* _Data excerpts_
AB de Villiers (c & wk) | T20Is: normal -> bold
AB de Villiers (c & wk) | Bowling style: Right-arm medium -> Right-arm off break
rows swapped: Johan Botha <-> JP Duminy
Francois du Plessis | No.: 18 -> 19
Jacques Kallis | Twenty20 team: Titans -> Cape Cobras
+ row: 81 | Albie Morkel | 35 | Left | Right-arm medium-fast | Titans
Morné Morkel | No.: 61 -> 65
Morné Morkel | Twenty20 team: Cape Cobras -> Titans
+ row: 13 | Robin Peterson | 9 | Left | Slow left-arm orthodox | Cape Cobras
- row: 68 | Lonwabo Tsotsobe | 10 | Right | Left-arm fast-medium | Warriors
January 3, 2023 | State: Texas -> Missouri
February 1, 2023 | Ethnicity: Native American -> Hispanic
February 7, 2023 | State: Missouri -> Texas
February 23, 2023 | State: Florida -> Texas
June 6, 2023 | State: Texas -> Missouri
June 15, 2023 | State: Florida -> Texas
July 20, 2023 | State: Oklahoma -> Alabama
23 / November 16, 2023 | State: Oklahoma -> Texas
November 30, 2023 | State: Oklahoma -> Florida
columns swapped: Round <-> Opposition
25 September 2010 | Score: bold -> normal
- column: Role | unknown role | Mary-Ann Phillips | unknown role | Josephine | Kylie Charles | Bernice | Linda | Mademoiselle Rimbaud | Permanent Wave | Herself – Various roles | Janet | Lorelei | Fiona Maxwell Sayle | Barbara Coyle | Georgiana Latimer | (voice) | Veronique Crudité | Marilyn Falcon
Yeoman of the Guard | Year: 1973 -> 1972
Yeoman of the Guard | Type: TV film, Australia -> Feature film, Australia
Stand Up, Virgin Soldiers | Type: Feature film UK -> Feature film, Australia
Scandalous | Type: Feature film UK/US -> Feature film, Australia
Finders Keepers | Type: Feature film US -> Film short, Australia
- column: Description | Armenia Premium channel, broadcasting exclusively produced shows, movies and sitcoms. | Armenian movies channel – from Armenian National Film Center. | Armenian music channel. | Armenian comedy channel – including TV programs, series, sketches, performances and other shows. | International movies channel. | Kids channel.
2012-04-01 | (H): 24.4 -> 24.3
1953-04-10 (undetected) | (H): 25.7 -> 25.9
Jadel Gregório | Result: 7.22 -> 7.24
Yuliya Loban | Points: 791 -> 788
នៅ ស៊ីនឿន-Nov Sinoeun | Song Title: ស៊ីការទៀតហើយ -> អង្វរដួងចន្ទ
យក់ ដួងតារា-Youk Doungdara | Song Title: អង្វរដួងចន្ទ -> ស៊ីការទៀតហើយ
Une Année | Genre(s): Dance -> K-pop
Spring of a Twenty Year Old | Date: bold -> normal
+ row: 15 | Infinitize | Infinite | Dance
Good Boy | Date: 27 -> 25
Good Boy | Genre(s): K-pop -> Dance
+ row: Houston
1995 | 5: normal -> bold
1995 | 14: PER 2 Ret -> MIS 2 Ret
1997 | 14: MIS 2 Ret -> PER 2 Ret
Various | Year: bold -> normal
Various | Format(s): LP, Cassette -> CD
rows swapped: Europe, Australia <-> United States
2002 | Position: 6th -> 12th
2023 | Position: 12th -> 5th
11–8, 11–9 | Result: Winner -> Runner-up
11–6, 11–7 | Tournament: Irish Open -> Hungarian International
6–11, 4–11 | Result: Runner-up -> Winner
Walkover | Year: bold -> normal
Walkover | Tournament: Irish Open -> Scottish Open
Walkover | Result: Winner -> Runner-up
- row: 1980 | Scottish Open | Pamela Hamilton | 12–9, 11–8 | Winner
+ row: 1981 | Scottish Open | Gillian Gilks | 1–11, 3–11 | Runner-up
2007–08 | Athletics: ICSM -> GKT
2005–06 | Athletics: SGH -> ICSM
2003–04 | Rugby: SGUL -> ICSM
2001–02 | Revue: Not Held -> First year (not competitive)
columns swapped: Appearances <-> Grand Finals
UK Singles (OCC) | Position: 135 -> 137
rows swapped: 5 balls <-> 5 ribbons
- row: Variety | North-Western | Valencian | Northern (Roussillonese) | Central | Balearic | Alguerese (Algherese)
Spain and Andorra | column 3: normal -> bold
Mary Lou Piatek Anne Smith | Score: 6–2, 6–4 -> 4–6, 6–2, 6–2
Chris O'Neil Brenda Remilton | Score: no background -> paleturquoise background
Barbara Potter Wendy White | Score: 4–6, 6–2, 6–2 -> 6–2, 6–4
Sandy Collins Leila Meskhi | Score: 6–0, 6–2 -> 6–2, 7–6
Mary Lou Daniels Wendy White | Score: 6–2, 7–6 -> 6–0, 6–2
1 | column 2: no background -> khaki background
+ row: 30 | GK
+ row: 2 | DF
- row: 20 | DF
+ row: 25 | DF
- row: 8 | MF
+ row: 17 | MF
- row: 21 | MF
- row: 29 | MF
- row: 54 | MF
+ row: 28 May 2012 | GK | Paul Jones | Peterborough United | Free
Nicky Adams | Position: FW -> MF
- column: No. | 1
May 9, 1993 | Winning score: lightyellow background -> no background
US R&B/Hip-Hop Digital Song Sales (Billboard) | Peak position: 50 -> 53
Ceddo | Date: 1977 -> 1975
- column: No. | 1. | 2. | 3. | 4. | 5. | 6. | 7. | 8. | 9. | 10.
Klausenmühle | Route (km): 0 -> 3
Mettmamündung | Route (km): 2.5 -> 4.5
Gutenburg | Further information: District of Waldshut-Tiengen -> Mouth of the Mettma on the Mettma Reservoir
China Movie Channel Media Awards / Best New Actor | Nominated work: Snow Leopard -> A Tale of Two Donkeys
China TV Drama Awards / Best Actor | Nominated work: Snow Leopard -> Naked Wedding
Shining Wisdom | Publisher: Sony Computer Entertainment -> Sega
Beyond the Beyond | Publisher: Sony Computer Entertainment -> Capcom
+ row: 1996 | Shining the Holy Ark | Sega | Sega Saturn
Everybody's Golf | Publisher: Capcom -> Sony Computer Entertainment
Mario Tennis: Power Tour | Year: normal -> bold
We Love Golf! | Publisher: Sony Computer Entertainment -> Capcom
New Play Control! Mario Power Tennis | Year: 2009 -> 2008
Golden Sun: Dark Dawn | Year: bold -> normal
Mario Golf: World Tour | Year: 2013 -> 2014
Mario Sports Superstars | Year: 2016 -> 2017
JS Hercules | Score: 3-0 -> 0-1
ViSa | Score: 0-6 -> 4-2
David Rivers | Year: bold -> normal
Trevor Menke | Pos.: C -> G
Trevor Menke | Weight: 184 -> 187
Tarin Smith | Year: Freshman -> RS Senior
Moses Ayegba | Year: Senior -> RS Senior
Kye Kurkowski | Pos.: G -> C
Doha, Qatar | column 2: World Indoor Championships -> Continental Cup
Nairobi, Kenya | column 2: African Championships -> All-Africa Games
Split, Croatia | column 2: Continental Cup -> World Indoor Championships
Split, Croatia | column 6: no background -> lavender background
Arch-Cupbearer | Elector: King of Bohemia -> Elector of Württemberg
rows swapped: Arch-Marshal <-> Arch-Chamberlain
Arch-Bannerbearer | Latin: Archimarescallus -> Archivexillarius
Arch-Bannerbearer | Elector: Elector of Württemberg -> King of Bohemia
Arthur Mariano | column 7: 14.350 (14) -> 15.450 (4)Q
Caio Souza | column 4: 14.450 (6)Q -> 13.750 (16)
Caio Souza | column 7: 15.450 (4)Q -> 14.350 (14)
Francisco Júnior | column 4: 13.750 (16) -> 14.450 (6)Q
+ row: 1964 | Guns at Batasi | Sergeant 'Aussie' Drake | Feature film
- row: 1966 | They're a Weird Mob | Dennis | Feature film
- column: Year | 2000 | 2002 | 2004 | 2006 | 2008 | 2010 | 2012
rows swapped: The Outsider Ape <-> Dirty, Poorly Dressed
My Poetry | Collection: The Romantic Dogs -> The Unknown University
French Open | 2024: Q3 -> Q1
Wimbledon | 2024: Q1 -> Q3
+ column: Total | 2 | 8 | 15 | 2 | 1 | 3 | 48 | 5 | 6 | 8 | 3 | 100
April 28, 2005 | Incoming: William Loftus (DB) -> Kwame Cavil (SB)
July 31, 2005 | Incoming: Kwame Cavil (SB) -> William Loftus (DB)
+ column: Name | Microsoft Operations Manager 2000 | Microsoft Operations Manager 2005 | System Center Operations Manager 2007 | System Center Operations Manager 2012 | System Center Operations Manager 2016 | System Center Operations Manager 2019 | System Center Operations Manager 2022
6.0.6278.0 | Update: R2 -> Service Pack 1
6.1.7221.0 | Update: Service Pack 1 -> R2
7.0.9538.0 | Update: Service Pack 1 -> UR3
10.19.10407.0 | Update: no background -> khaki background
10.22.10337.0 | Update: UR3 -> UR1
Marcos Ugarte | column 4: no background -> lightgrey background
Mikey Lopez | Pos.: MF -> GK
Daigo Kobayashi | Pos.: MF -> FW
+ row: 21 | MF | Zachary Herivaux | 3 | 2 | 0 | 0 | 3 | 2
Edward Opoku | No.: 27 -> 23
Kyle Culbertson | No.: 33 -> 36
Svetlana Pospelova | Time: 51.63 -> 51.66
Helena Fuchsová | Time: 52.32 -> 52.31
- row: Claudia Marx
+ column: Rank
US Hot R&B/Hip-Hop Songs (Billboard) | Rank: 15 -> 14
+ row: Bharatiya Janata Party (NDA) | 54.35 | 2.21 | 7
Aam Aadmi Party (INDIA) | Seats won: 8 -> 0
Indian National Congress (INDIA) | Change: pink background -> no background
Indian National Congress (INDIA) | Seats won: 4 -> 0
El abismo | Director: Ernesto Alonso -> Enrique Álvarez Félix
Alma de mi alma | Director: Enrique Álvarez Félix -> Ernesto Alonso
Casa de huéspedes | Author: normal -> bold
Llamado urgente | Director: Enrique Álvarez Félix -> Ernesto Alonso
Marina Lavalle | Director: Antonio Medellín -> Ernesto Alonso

* _Exercise task_
Please retype the lines from the first one up to and including the line containing "orthodox | Cape Cobras", keeping every character unchanged.

* _Answer_
AB de Villiers (c & wk) | T20Is: normal -> bold
AB de Villiers (c & wk) | Bowling style: Right-arm medium -> Right-arm off break
rows swapped: Johan Botha <-> JP Duminy
Francois du Plessis | No.: 18 -> 19
Jacques Kallis | Twenty20 team: Titans -> Cape Cobras
+ row: 81 | Albie Morkel | 35 | Left | Right-arm medium-fast | Titans
Morné Morkel | No.: 61 -> 65
Morné Morkel | Twenty20 team: Cape Cobras -> Titans
+ row: 13 | Robin Peterson | 9 | Left | Slow left-arm orthodox | Cape Cobras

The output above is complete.